Los orígenes del yuyo maldito (LA SOJA)

Pero la única verdad es la realidad: el arranque de la soja fue consecuencia de un arranque creativo del último gobierno de Juan Domingo Perón. Es una historia con muchos condimentos, vale la pena refrescarla. Quedan testigos vivos que pueden dar fe de ella.

Eran tiempos turbulentos. Cuando asume el general Perón, en 1973, se incorpora a su gobierno un equipo agropecuario pujante, lleno de ideas, algunas muy polémicas, pero con fuertes lazos con la producción y la modernidad. El ministro de Economía era José Gelbard, y el titular de Agricultura era Horacio Giberti.

Giberti sostenía que para hacer caminar al agro, que a su juicio padecía el síndrome de no dar respuesta a los estímulos económicos, eran necesarios un garrote y una zanahoria. Lo mismo que para mover un burro.
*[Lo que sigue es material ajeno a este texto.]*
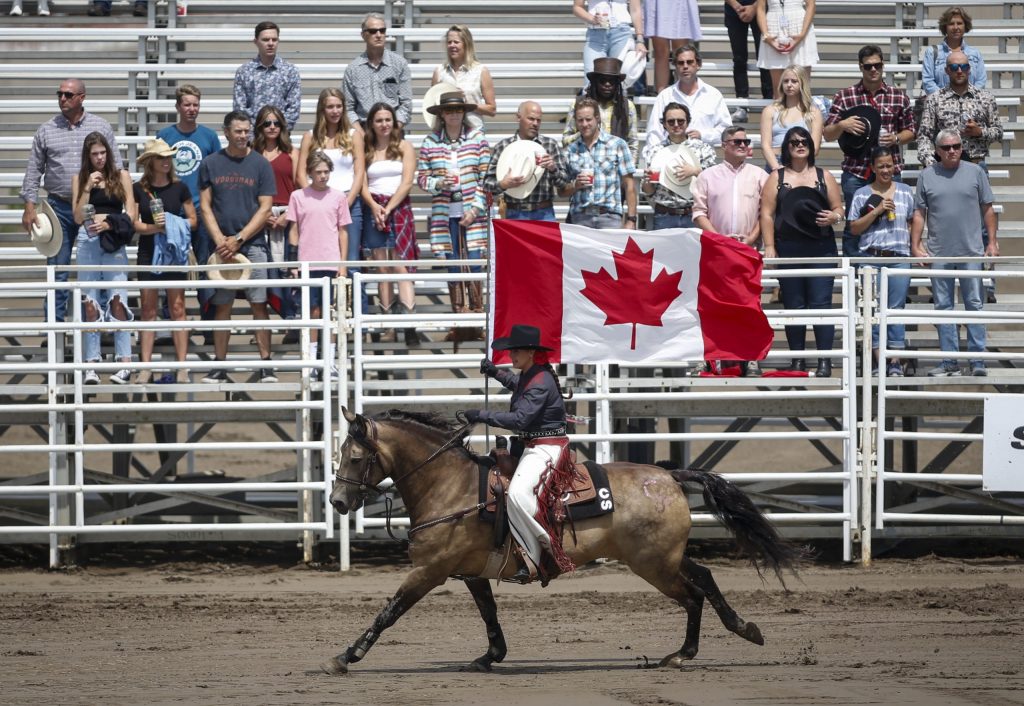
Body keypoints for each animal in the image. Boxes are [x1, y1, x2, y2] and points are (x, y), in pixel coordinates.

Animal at [323, 407, 802, 672]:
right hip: (665, 558)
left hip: (654, 565)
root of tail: (670, 476)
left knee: (693, 594)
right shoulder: (471, 573)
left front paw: (346, 656)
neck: (451, 486)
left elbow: (390, 612)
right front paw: (490, 657)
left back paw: (684, 653)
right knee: (703, 578)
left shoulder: (429, 571)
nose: (338, 501)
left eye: (357, 457)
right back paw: (742, 629)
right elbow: (489, 615)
El garrote era el impuesto a la tierra, lo que enervaba a la dirigencia del campo aunque no a los productores líderes. Y también una "ley agraria" que amenazaba con la expropiación de las tierras "ociosas". La zanahoria era el precio. Ya existían las retenciones, así que éstos preferían una imposición sobre la tierra antes que el mordisco sobre el precio del producto. A mayor rinde, fruto de la tecnología, menor peso del impuesto.
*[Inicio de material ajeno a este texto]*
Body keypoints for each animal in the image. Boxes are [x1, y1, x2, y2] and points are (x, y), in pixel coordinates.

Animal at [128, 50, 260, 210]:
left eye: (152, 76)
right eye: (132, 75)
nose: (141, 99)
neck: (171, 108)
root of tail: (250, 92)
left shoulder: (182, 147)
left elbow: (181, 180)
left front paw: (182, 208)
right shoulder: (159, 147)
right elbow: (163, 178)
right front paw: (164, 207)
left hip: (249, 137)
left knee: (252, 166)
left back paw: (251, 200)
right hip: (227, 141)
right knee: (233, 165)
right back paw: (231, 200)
No duraron mucho, porque murió Perón, asumió Isabelita, López Rega los hizo echar y se disiparon los temores sobre la ley agraria y el impuesto a la tierra.

Pero tuvieron tiempo suficiente para desencadenar una acción memorable. Armando Palau, un ingeniero agrónomo que había revolucionado al oeste invernador con la nueva tecnología, acompañaba a Giberti como subsecretario de Agricultura. Yo lo había conocido unos meses antes, cuando llegaron las primeras grandes inundaciones a Carlos Tejedor, y él lideró la batalla del pueblo contra el avance de las aguas.

Armando tenía una agronomía, y se dedicaba a la venta de semillas y agroquímicos. Fue el introductor del sorgo granífero en la región, aprovechando la increíble versatilidad del NK300, el híbrido que fue la llave de la "agriculturización" de una zona tradicionalmente ganadera.

Desde su despacho en Agricultura -todavía se recuerdan la inso- lente ausencia de corbata y la advertencia, al entrar: "¡cuidado con la tortuga!"-, Armando pergeñó su idea más audaz. Los incipientes desarrollos avícolas tropezaban con un problema inesperado: el calentamiento del Océano Pacífico a la altura del Ecuador había provocado la crisis de la anchoveta peruana. Este pescado era la principal fuente de harina proteica, insumo indispensable de la producción de todo tipo de proteínas animales. El precio se fue a las nubes. Y encima quedó claro que no se podía hacer depender de un recurso en extinción.

El sustituto inmediato era la soja. En los países asiáticos, de donde es oriunda, ya se usaba ampliamente.

También en EE.UU.. Brasil estaba empezando, pero aquí todos los esfuerzos habían terminado mal.

Investigadores como Antonio Pascale, Carlos Remussi, Alberto Piquín y otros pioneros que nunca recibieron un justo homenaje, habían generado información clave, pero el cultivo no avanzaba.

Cuando Palau vio la oportunidad de impulsar el cultivo, le pidió ayuda. Faltaba semilla. Ramón Agrasar, titular de Dekalb, lo puso en contacto con universidades y empresas estadounidenses, y en pocas semanas se armó un operativo épico.

En octubre de 1974 partían a Estados Unidos dos aviones Hércules de la Fuerza Aérea, a cargar semilla de soja de las variedades recomendadas. Los multiplicadores locales esperaron a los aviones en Aeroparque, con sus camionetas, y partieron a sembrarlas.

Al año siguiente hubo semilla para todos. Palau ya no estaba en funciones, pero a la soja no la pararía nadie. Treinta años después la Argentina se iba a convertir en la mayor exportadora mundial de harina de soja, que es el producto del campo de mayor demanda.

Cuando retornó la democracia, en 1983, Armando Palau organizó la Comisión Agropecuaria del Justicialismo. Su principal discípulo fue Felipe Solá, responsable del otro gran salto de la soja. Fue cuando, como secretario de Agricultura, autorizó (en 1996, otro gobierno peronista) las variedades transgénicas, con resistencia al glifosato.

En diez años, se triplicó la producción, facilitando la siembra directa y la mejora de los suelos que antes estaban en severo proceso de erosión. Un negocio de 20.000 millones de dólares, que equivale a lo que facturan la industria automotriz, la siderúrgica y el petróleo juntos. El yuyo maldito.